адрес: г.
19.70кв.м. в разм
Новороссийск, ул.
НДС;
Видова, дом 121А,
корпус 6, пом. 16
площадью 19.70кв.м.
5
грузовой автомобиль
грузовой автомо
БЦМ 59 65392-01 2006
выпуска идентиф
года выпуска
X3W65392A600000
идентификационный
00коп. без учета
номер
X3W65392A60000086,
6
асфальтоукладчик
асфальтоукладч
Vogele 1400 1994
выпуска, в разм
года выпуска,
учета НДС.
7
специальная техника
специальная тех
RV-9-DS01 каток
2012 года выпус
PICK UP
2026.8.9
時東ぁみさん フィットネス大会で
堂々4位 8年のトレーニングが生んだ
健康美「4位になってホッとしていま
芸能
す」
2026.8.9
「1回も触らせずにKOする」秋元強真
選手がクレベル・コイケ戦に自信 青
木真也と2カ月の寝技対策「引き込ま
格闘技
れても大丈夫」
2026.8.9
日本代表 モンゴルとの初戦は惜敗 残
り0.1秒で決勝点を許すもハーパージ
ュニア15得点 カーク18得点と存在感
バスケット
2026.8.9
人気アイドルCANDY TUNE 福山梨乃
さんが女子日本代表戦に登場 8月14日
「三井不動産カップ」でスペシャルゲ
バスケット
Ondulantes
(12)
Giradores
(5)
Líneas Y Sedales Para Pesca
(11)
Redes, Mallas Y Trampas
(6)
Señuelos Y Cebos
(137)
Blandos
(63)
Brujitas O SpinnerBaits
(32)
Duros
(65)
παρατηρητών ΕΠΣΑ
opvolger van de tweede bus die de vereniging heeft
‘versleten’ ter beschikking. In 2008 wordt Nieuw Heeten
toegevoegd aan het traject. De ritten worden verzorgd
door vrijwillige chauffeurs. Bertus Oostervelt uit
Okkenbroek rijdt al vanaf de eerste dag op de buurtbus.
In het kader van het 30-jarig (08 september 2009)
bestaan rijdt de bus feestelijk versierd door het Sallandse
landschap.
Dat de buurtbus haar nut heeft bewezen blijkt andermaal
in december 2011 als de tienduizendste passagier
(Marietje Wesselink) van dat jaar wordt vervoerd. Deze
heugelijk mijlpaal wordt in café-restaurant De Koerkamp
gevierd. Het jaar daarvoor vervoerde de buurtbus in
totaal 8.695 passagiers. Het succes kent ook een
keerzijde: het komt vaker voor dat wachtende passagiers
____________________
TASK DESCRIPTION
Exactly the lines from the one containing "gevierd. Het jaar" to the final line of the entries must be restated, and no others.

REPLY TO THE TASK
gevierd. Het jaar daarvoor vervoerde de buurtbus in
totaal 8.695 passagiers. Het succes kent ook een
keerzijde: het komt vaker voor dat wachtende passagiers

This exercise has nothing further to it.